Rodríguez destaca que el estudio y las previsiones se realizan teniendo en cuenta el status actual de la IA, cuyas capacidades están en constante evolución y, por ejemplo, no analizan el impacto que podría tener la adopción generalizada de la robótica avanzada. En este sentido, también podría elevarse la creación de estos empleos que el economista define de «nuevo cuño» y que están relacionados con ocupaciones como el entrenamiento o el testeo de la inteligencia artificial.
La publicación llega en un momento donde el miedo al efecto de la IA en el trabajo se encuentra en su pico tras los despidos que han impulsado dos importantes consultoras digitales como Capgemini e Inetum que amenazan con sumar más de un millar de despidos entre ambas.

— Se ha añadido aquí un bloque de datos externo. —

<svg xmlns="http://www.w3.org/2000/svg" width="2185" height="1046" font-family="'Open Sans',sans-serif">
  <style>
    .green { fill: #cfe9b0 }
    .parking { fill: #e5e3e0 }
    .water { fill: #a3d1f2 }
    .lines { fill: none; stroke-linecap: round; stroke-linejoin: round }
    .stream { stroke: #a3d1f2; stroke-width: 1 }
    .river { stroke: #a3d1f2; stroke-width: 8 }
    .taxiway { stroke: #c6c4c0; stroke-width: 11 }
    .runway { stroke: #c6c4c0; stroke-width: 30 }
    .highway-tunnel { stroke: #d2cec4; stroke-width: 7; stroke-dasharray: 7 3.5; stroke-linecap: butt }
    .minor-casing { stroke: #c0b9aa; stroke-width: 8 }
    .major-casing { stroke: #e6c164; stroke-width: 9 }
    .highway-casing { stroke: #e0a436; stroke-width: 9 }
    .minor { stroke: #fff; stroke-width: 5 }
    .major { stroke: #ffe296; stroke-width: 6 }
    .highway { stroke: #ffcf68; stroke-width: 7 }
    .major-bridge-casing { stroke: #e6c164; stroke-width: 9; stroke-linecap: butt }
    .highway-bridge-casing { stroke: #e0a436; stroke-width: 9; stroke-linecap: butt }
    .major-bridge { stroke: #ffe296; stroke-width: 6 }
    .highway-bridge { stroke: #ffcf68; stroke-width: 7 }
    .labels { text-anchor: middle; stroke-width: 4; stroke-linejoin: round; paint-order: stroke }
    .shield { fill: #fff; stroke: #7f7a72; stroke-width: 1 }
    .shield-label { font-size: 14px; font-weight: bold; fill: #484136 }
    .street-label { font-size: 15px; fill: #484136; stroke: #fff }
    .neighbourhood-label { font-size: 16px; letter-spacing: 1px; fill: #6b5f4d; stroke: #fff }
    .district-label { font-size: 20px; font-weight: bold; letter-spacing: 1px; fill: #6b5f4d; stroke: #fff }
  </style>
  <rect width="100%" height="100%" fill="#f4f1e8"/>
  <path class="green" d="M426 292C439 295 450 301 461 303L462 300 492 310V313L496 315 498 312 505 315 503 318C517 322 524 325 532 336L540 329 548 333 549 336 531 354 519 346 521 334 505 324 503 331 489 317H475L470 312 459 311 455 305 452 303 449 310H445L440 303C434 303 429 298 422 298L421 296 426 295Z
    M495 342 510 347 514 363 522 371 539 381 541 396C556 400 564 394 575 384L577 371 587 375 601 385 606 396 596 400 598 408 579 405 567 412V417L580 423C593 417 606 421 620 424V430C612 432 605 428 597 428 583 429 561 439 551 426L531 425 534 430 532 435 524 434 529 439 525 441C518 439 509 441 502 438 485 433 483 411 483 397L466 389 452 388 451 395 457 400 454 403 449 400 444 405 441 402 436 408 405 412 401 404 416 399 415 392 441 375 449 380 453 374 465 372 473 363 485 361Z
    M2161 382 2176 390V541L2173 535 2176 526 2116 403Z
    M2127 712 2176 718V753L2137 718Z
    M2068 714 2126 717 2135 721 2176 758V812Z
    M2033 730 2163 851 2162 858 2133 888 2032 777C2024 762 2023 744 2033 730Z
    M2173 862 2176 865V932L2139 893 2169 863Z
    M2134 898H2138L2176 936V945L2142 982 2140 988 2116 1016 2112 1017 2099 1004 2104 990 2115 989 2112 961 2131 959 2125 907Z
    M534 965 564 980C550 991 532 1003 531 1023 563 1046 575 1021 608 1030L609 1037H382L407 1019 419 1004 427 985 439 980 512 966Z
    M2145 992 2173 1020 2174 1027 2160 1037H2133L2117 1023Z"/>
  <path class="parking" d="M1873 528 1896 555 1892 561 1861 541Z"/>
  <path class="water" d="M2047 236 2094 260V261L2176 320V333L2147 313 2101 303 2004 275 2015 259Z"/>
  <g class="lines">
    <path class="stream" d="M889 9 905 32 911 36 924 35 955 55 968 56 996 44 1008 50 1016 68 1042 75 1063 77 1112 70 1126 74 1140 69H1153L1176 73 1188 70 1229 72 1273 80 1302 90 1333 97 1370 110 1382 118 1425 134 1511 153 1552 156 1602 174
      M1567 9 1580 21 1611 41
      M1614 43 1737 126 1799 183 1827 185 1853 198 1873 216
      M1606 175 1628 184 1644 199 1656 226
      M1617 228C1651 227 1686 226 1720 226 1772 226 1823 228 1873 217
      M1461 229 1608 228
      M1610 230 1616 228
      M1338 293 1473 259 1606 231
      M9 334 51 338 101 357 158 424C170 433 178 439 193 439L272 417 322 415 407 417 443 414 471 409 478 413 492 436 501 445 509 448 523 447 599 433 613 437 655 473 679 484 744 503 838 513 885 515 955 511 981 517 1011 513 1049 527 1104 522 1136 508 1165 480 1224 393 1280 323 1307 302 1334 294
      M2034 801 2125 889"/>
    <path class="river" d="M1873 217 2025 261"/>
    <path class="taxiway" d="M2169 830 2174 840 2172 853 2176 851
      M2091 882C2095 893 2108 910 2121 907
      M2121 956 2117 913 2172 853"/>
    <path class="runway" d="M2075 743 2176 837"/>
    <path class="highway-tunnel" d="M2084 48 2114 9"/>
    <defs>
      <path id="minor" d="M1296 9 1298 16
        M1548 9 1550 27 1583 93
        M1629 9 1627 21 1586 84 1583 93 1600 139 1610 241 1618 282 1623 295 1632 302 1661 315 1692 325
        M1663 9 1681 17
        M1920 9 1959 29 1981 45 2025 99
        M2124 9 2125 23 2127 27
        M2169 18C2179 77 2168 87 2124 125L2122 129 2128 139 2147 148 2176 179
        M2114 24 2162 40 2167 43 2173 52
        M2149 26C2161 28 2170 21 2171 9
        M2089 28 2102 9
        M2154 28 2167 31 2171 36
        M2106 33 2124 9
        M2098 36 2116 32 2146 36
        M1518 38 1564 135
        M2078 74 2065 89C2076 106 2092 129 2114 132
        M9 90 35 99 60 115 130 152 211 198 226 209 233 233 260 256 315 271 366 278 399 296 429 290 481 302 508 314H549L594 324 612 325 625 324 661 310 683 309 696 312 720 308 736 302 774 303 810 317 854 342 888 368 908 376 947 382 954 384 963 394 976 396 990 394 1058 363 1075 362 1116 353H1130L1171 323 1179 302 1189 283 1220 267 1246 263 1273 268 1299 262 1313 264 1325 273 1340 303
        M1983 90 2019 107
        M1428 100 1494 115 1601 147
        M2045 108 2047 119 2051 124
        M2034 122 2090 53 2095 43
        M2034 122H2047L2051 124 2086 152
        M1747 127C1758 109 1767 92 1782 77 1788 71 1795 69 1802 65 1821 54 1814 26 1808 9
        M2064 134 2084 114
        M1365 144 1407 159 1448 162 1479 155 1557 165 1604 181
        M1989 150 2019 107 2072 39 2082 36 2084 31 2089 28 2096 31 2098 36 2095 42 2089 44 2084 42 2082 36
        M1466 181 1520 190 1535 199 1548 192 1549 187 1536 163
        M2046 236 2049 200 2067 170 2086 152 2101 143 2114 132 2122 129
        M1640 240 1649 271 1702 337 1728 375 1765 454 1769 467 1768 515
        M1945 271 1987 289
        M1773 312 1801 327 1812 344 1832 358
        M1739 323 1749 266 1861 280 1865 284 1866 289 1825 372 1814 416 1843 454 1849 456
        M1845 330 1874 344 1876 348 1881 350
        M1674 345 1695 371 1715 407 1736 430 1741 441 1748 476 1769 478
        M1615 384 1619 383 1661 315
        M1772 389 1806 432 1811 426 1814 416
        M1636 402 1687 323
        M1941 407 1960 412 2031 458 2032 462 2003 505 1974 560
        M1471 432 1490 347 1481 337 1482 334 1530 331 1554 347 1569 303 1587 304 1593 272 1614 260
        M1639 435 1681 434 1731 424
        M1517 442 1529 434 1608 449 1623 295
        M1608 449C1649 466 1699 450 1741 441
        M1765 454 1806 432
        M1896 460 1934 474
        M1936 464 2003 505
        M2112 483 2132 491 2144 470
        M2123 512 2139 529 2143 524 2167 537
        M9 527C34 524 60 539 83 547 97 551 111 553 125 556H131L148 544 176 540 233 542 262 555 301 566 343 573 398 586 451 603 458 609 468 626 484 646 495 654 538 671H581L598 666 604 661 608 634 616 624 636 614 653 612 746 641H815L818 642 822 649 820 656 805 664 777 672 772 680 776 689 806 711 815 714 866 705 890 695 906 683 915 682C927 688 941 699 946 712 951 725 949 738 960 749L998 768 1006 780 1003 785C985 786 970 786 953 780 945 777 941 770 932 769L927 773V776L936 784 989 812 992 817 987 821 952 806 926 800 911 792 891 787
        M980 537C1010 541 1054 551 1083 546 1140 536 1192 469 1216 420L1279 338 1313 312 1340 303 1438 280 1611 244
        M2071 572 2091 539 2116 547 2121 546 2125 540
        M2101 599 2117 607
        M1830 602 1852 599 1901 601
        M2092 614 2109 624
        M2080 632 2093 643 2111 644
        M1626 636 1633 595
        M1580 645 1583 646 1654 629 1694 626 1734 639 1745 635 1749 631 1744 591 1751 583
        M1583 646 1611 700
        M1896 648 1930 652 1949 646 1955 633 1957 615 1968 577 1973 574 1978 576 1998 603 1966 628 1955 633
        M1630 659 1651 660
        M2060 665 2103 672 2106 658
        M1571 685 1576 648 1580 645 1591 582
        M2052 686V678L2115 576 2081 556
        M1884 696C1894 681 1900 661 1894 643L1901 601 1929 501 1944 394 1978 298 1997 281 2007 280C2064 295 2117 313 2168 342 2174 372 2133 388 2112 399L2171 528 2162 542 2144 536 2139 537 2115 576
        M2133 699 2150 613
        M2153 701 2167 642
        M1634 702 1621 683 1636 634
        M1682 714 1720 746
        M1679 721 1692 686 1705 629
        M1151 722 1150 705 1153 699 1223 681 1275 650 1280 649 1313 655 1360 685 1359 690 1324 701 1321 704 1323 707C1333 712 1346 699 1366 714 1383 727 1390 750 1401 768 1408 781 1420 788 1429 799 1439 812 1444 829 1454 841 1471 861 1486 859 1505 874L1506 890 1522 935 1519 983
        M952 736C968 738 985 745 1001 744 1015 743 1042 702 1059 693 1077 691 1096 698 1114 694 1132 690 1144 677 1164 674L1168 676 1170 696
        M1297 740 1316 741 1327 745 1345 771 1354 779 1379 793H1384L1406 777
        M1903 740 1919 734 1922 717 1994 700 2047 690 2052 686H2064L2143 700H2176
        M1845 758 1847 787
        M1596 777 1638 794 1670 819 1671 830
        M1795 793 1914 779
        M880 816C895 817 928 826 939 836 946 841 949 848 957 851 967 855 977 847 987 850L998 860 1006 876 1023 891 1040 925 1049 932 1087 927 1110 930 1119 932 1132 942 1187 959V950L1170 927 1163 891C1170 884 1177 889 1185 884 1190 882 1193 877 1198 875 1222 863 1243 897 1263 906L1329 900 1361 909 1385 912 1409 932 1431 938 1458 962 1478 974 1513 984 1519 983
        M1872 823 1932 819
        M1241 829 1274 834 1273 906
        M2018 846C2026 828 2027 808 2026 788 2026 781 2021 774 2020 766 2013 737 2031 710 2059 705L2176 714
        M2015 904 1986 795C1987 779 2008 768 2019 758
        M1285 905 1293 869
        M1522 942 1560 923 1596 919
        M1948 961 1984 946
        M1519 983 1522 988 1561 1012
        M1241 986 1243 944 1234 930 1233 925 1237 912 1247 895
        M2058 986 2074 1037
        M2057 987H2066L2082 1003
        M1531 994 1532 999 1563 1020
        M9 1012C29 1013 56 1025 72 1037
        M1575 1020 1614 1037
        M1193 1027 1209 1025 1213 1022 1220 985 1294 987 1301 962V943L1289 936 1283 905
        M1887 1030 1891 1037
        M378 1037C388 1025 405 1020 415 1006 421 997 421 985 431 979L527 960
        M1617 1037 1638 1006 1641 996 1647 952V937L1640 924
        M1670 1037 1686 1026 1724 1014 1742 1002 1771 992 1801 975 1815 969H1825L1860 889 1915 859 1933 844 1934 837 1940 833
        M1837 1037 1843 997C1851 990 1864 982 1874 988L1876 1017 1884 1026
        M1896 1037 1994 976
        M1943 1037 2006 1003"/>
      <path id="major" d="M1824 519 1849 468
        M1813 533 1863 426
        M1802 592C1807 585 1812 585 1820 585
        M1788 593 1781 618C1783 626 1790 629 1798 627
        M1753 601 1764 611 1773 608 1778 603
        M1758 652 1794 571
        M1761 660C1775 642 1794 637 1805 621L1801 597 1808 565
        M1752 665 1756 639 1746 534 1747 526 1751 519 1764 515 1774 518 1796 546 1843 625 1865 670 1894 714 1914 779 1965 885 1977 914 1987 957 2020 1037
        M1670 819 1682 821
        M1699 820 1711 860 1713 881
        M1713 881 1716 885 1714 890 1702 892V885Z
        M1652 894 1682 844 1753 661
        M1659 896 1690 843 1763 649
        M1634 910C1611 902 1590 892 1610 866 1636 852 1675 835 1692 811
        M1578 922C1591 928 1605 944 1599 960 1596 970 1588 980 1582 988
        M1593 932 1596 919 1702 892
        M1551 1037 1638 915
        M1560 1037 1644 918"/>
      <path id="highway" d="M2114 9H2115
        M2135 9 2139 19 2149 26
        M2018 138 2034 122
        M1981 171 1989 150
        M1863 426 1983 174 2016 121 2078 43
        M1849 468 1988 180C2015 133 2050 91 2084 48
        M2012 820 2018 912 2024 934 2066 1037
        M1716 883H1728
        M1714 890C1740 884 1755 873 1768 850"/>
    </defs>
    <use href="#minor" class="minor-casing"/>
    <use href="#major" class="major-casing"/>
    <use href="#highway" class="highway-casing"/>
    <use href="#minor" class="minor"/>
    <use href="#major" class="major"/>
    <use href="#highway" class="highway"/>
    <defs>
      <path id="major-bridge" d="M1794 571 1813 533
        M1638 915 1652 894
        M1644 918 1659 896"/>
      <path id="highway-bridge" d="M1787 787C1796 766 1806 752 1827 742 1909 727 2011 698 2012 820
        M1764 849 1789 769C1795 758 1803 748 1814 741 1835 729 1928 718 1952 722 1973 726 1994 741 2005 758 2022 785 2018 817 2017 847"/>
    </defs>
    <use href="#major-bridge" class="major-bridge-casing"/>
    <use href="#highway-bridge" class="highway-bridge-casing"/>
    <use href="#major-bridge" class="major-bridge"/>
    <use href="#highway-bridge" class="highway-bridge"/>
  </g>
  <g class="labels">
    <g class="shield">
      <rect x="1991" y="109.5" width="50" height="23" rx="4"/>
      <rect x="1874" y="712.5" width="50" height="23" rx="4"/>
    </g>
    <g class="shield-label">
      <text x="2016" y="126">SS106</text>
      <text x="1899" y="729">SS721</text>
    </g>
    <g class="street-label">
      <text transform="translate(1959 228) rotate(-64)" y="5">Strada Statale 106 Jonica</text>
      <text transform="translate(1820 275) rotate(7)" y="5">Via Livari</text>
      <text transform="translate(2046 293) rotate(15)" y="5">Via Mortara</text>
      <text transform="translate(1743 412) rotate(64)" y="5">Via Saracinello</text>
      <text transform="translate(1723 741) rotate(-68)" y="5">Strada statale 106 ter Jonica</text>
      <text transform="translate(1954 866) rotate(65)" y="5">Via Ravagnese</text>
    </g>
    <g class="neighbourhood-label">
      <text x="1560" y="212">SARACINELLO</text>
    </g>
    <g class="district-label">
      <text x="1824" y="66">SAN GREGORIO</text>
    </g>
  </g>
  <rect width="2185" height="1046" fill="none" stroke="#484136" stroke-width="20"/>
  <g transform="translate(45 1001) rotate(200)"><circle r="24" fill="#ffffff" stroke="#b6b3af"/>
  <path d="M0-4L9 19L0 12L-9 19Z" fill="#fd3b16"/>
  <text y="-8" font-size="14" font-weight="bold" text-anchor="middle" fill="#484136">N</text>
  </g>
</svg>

A este clima se suma que la Encuesta de Población Activa publicada el pasado lunes recogió una caída de los trabajadores del sector de información y comunicación. En este epígrafe, el número de ocupados ha pasado de un pico de 862.500 trabajadores en el segundo trimestre de 2025 a registrar 782.400 a finales de marzo, en un periodo en que ha habido recortes de personal importante en otras empresas que también se influyen en este apartado como son las compañías de telecomunicaciones, por lo que el impacto no puede atribuirse totalmente a la irrupción de la IA.
Precisamente, el sector tecnológico es el que utiliza la inteligencia artificial con más intensidad, ya que un 58,7% de las compañías declaran haber utilizado esta tecnología, muy por encima del sector servicios tradicional (25%), industria (17,5%) y la construcción (11,4%). Además, los programadores son la profesión más expuesta a la IA, que ya puede realizar un 74% de las tareas que realiza un trabajador medio, según otro informe publicado por Anthropic.
En este sentido, las empresas que desarrollan esta tecnología no hacen ningún esfuerzo en esconder su impacto en el mercado laboral, sino todo lo contrario, apuestan abiertamente por una transformación que dejará a millones de personas en todo el mundo con la necesidad de adaptarse. OpenAI, por ejemplo, apuesta abiertamente por una renta universal.
El informe de Funcas está lejos de dibujar este escenario catastrófico y Rodríguez recuerda que el 78% de las empresas sigue diciendo que tiene problemas para encontrar perfiles digitales, por lo que parece probable que parte de los primeros despidos tecnológicos puedan encontrar reacomodo en un mercado laboral que contiene el aliento ante el impacto de una revolución que no por anunciada será menor y que se suma a los temores inflacionarios que vuelven a envolver el resto de la economía.